Logophile Tuesday – Verbal Irony
Perhaps my favorite form of wordplay is clever verbal irony. That is, simple phrases that are internally contradictory in delightfully evocative ways.
Douglas Adams introduced me to the joy of this in the Hitchiker’s Guide to the Galaxy
Regarding Alcohol:
“the best drink in existence is the Pan Galactic Gargle Blaster, the effect of which is like having your brains smashed out with a slice of lemon wrapped round a large gold brick.”
Regarding Hyperspace:
FORD PREFECT:
You better be prepared for the jump into hyperspace; it’s unpleasantly like being drunk.ARTHUR DENT:
Well, what’s so unpleasant about being drunk?FORD PREFECT:
You ask a glass of water!
This is a pattern continued in his fabulous tour of the natural world Last Chance to See:
Sadly, however, it seems that not only has the kakapo forgotten how to fly, but it has forgotten that it has forgotten how to fly. Apparently a seriously worried kakapo will sometimes run up a tree and jump out of it, whereupon it flies like a brick and lands in a graceless heap on the ground.
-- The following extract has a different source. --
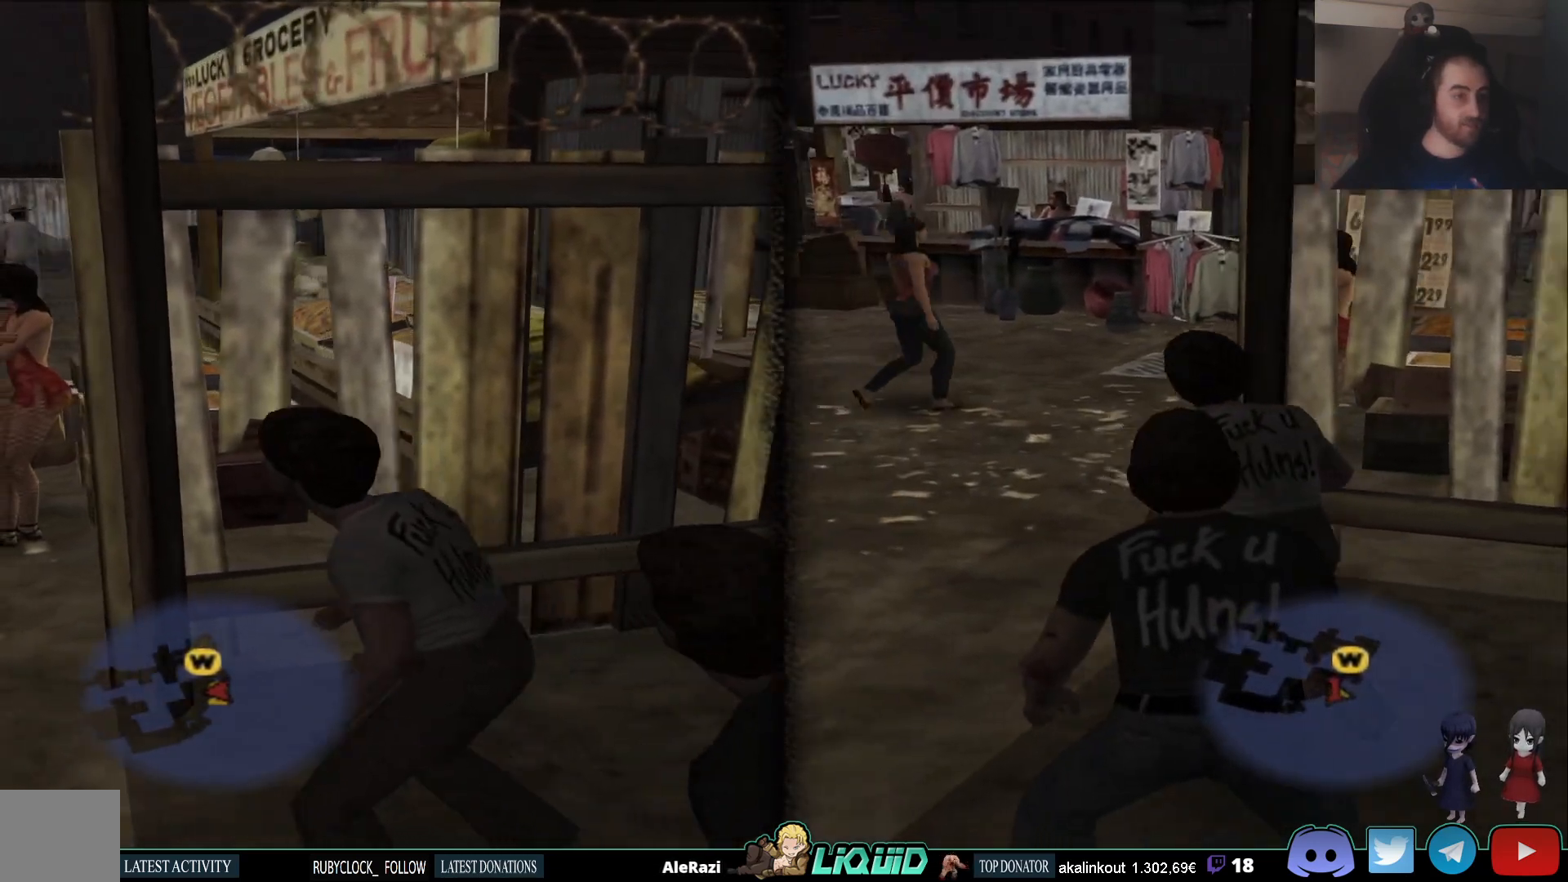
{"dt_ms": 500, "buttons": [], "left_stick": "left", "right_stick": "center", "events": [[33, "left_stick", "left"]]}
Does anyone else have any favorite ironic turns of phrase? I predict a comment section full of Wilde.
It is said that your life flashes before your eyes just before you die. That is true, it’s called Life. – Terry Pratchett
Biers was where the undead drank. And when Igor the barman was asked for a Bloody Mary, he didn’t mix a metaphor. — Terry Pratchett
“Verbing weirds language.” -Calvin and Hobbes
“I’ve got a mind like a steel sieve.”
And of course there’s the ever-popular “snatching defeat from the jaws of victory”.
The entirety of the novel Catch 22 by Joseph Heller.